Position Paper, Fastwood Plantations
There are currently 200 million hectares of plantation forests in the world. The term plantation includes a wide range of commercially planted forests, and trees planted for community use as well as non-production purposes. A small proportion of plantations, often referred to as Fastwood Plantations, and variously estimated at 15-40Mn ha worldwide, are intensively managed and will contribute disproportionately to future industrial wood supply.
It is estimated that in Asia, Africa and Latin America, up to 40% of industrial wood supply will come from such sources by the year 2010. However, these Fastwood Plantations are controversial: much of their expansion has come from the conversion of natural forests and other areas of high conservation values such as grasslands and wetlands. Their establishment has in many cases also resulted in significant social consequences due to a disregard for the rights and interests of local communities.
WWF recognizes that well-managed and appropriately located fastwood plantations can play an important role in healthy, diverse and multi-functional forest landscapes, and can thus provide conditions that are compatible both with biodiversity conservation and human needs. In addition the fastwood plantation industry can contribute to economic growth and generate employment.
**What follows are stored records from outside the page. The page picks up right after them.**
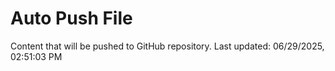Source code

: # Auto Push File

Content that will be pushed to GitHub repository.
Last updated: 06/29/2025, 02:51:03 PM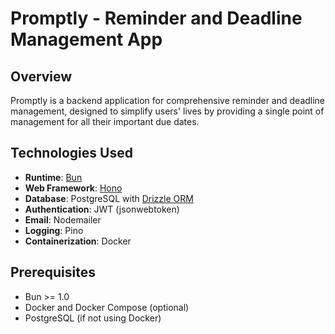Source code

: # Promptly - Reminder and Deadline Management App

## Overview
Promptly is a backend application for comprehensive reminder and deadline management, designed to simplify users' lives by providing a single point of management for all their important due dates.

## Technologies Used
- **Runtime**: [Bun](https://bun.sh/)
- **Web Framework**: [Hono](https://hono.dev/)
- **Database**: PostgreSQL with [Drizzle ORM](https://orm.drizzle.team/)
- **Authentication**: JWT (jsonwebtoken)
- **Email**: Nodemailer
- **Logging**: Pino
- **Containerization**: Docker

## Prerequisites
- Bun >= 1.0
- Docker and Docker Compose (optional)
- PostgreSQL (if not using Docker)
However, without significant changes in policies and practices, in many regions the expansion of fastwood plantations will continue to cause controversy by threatening forest dependant peoples and high conservation value areas.
WWF therefore calls upon the forest products industry, regulators, financiers and other stakeholders to work collectively to develop and promote the adoption of environmentally appropriate, socially beneficial and economically viable practices in fastwood plantation forestry. These should be communicated through publicly available policies with regular reporting to stakeholders on performance.